<<<<

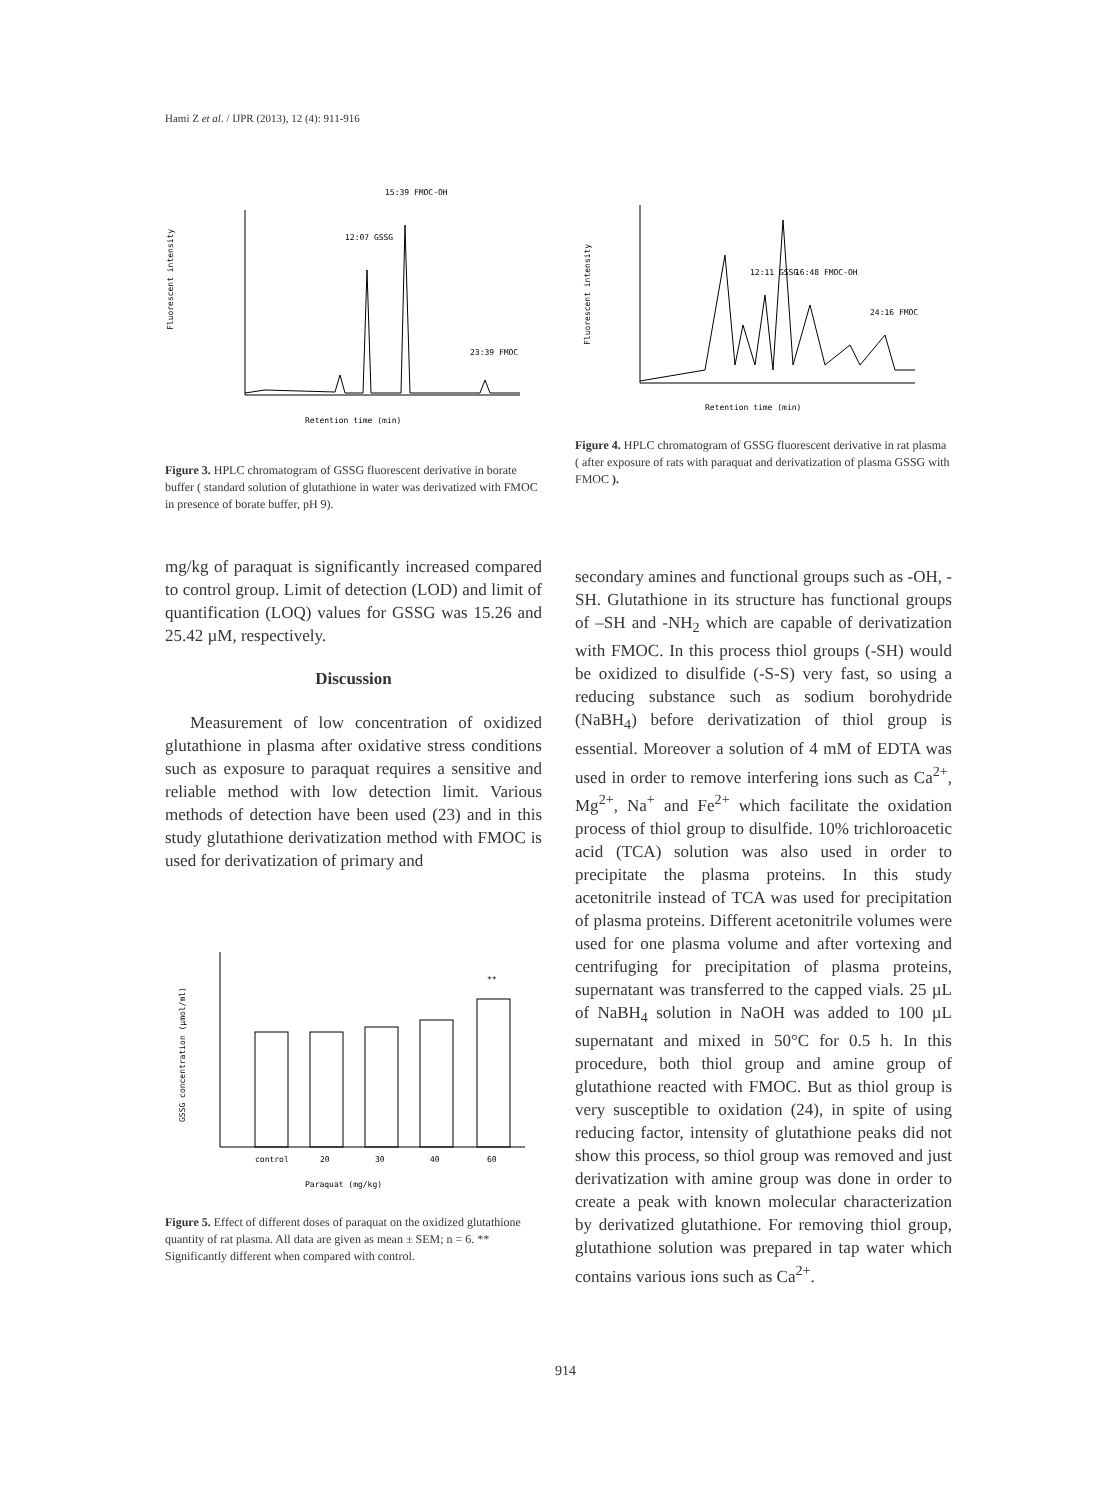Hami Z et al. / IJPR (2013), 12 (4): 911-916
15:39 FMOC-OH
12:07 GSSG
23:39 FMOC
Fluorescent intensity
Retention time (min)
Figure 3. HPLC chromatogram of GSSG fluorescent derivative in borate buffer ( standard solution of glutathione in water was derivatized with FMOC in presence of borate buffer, pH 9).
mg/kg of paraquat is significantly increased compared to control group. Limit of detection (LOD) and limit of quantification (LOQ) values for GSSG was 15.26 and 25.42 µM, respectively.
Discussion
Measurement of low concentration of oxidized glutathione in plasma after oxidative stress conditions such as exposure to paraquat requires a sensitive and reliable method with low detection limit. Various methods of detection have been used (23) and in this study glutathione derivatization method with FMOC is used for derivatization of primary and
**
control
20
30
40
60
GSSG concentration (µmol/ml)
Paraquat (mg/kg)
Figure 5. Effect of different doses of paraquat on the oxidized glutathione quantity of rat plasma. All data are given as mean ± SEM; n = 6. ** Significantly different when compared with control.
12:11 GSSG
16:48 FMOC-OH
24:16 FMOC
Fluorescent intensity
Retention time (min)
Figure 4. HPLC chromatogram of GSSG fluorescent derivative in rat plasma ( after exposure of rats with paraquat and derivatization of plasma GSSG with FMOC ).
secondary amines and functional groups such as -OH, -SH. Glutathione in its structure has functional groups of –SH and -NH<sub>2</sub> which are capable of derivatization with FMOC. In this process thiol groups (-SH) would be oxidized to disulfide (-S-S) very fast, so using a reducing substance such as sodium borohydride (NaBH<sub>4</sub>) before derivatization of thiol group is essential. Moreover a solution of 4 mM of EDTA was used in order to remove interfering ions such as Ca<sup>2+</sup>, Mg<sup>2+</sup>, Na<sup>+</sup> and Fe<sup>2+</sup> which facilitate the oxidation process of thiol group to disulfide. 10% trichloroacetic acid (TCA) solution was also used in order to precipitate the plasma proteins. In this study acetonitrile instead of TCA was used for precipitation of plasma proteins. Different acetonitrile volumes were used for one plasma volume and after vortexing and centrifuging for precipitation of plasma proteins, supernatant was transferred to the capped vials. 25 µL of NaBH<sub>4</sub> solution in NaOH was added to 100 µL supernatant and mixed in 50°C for 0.5 h. In this procedure, both thiol group and amine group of glutathione reacted with FMOC. But as thiol group is very susceptible to oxidation (24), in spite of using reducing factor, intensity of glutathione peaks did not show this process, so thiol group was removed and just derivatization with amine group was done in order to create a peak with known molecular characterization by derivatized glutathione. For removing thiol group, glutathione solution was prepared in tap water which contains various ions such as Ca<sup>2+</sup>.
914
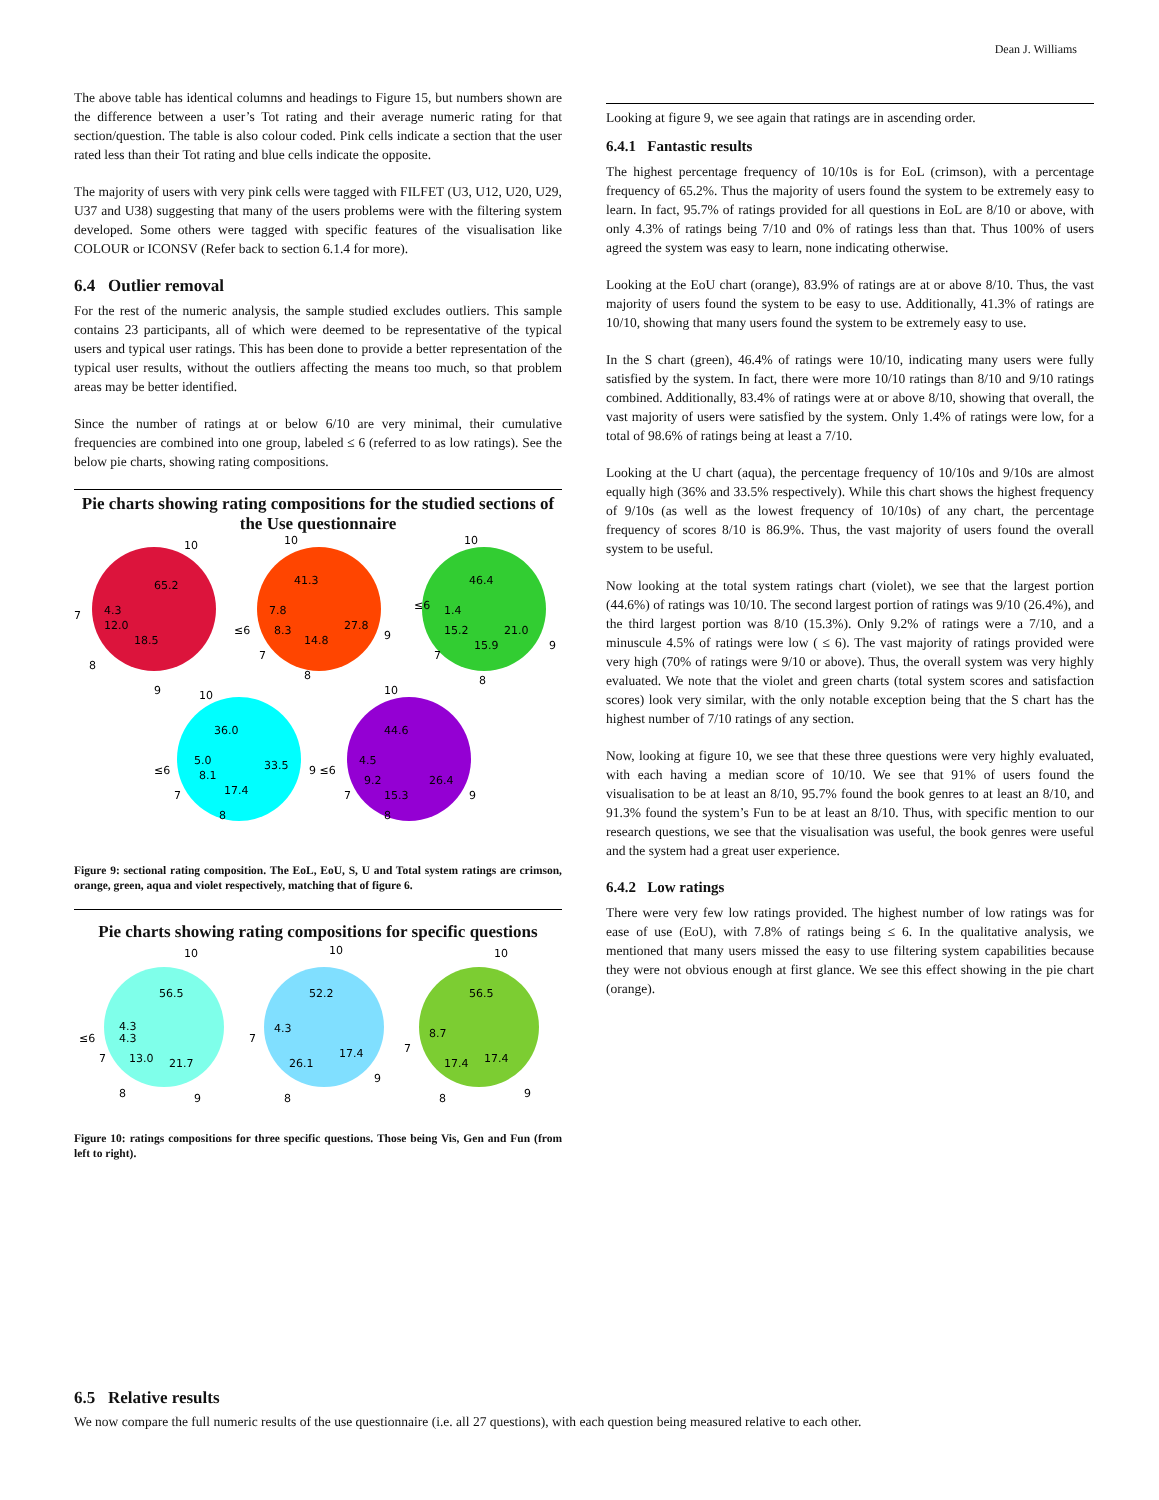Dean J. Williams
The above table has identical columns and headings to Figure 15, but numbers shown are the difference between a user’s Tot rating and their average numeric rating for that section/question. The table is also colour coded. Pink cells indicate a section that the user rated less than their Tot rating and blue cells indicate the opposite.
The majority of users with very pink cells were tagged with FILFET (U3, U12, U20, U29, U37 and U38) suggesting that many of the users problems were with the filtering system developed. Some others were tagged with specific features of the visualisation like COLOUR or ICONSV (Refer back to section 6.1.4 for more).
6.4 Outlier removal
For the rest of the numeric analysis, the sample studied excludes outliers. This sample contains 23 participants, all of which were deemed to be representative of the typical users and typical user ratings. This has been done to provide a better representation of the typical user results, without the outliers affecting the means too much, so that problem areas may be better identified.
Since the number of ratings at or below 6/10 are very minimal, their cumulative frequencies are combined into one group, labeled ≤ 6 (referred to as low ratings). See the below pie charts, showing rating compositions.
Pie charts showing rating compositions for the studied sections of the Use questionnaire
65.2
18.5
12.0
4.3
10
7
8
9
41.3
27.8
14.8
8.3
7.8
10
≤6
7
8
9
46.4
21.0
15.9
15.2
1.4
10
≤6
7
8
9
36.0
33.5
17.4
8.1
5.0
10
≤6
7
8
9 ≤6
44.6
26.4
15.3
9.2
4.5
10
7
8
9
Figure 9: sectional rating composition. The EoL, EoU, S, U and Total system ratings are crimson, orange, green, aqua and violet respectively, matching that of figure 6.
Pie charts showing rating compositions for specific questions
56.5
21.7
13.0
4.3
4.3
10
≤6
7
8
9
52.2
17.4
26.1
4.3
10
7
8
9
56.5
17.4
17.4
8.7
10
7
8
9
Figure 10: ratings compositions for three specific questions. Those being Vis, Gen and Fun (from left to right).
Looking at figure 9, we see again that ratings are in ascending order.
6.4.1 Fantastic results
The highest percentage frequency of 10/10s is for EoL (crimson), with a percentage frequency of 65.2%. Thus the majority of users found the system to be extremely easy to learn. In fact, 95.7% of ratings provided for all questions in EoL are 8/10 or above, with only 4.3% of ratings being 7/10 and 0% of ratings less than that. Thus 100% of users agreed the system was easy to learn, none indicating otherwise.
Looking at the EoU chart (orange), 83.9% of ratings are at or above 8/10. Thus, the vast majority of users found the system to be easy to use. Additionally, 41.3% of ratings are 10/10, showing that many users found the system to be extremely easy to use.
In the S chart (green), 46.4% of ratings were 10/10, indicating many users were fully satisfied by the system. In fact, there were more 10/10 ratings than 8/10 and 9/10 ratings combined. Additionally, 83.4% of ratings were at or above 8/10, showing that overall, the vast majority of users were satisfied by the system. Only 1.4% of ratings were low, for a total of 98.6% of ratings being at least a 7/10.
Looking at the U chart (aqua), the percentage frequency of 10/10s and 9/10s are almost equally high (36% and 33.5% respectively). While this chart shows the highest frequency of 9/10s (as well as the lowest frequency of 10/10s) of any chart, the percentage frequency of scores 8/10 is 86.9%. Thus, the vast majority of users found the overall system to be useful.
Now looking at the total system ratings chart (violet), we see that the largest portion (44.6%) of ratings was 10/10. The second largest portion of ratings was 9/10 (26.4%), and the third largest portion was 8/10 (15.3%). Only 9.2% of ratings were a 7/10, and a minuscule 4.5% of ratings were low ( ≤ 6). The vast majority of ratings provided were very high (70% of ratings were 9/10 or above). Thus, the overall system was very highly evaluated. We note that the violet and green charts (total system scores and satisfaction scores) look very similar, with the only notable exception being that the S chart has the highest number of 7/10 ratings of any section.
Now, looking at figure 10, we see that these three questions were very highly evaluated, with each having a median score of 10/10. We see that 91% of users found the visualisation to be at least an 8/10, 95.7% found the book genres to at least an 8/10, and 91.3% found the system’s Fun to be at least an 8/10. Thus, with specific mention to our research questions, we see that the visualisation was useful, the book genres were useful and the system had a great user experience.
6.4.2 Low ratings
There were very few low ratings provided. The highest number of low ratings was for ease of use (EoU), with 7.8% of ratings being ≤ 6. In the qualitative analysis, we mentioned that many users missed the easy to use filtering system capabilities because they were not obvious enough at first glance. We see this effect showing in the pie chart (orange).
6.5 Relative results
We now compare the full numeric results of the use questionnaire (i.e. all 27 questions), with each question being measured relative to each other.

>>>>

- _Work required_
Could you set down, word for word, only the lines above from the line with "Now looking at" to the line with "6.4.2 Low ratings", including both?

- _Exercise response_
Now looking at the total system ratings chart (violet), we see that the largest portion (44.6%) of ratings was 10/10. The second largest portion of ratings was 9/10 (26.4%), and the third largest portion was 8/10 (15.3%). Only 9.2% of ratings were a 7/10, and a minuscule 4.5% of ratings were low ( ≤ 6). The vast majority of ratings provided were very high (70% of ratings were 9/10 or above). Thus, the overall system was very highly evaluated. We note that the violet and green charts (total system scores and satisfaction scores) look very similar, with the only notable exception being that the S chart has the highest number of 7/10 ratings of any section.
Now, looking at figure 10, we see that these three questions were very highly evaluated, with each having a median score of 10/10. We see that 91% of users found the visualisation to be at least an 8/10, 95.7% found the book genres to at least an 8/10, and 91.3% found the system’s Fun to be at least an 8/10. Thus, with specific mention to our research questions, we see that the visualisation was useful, the book genres were useful and the system had a great user experience.
6.4.2 Low ratings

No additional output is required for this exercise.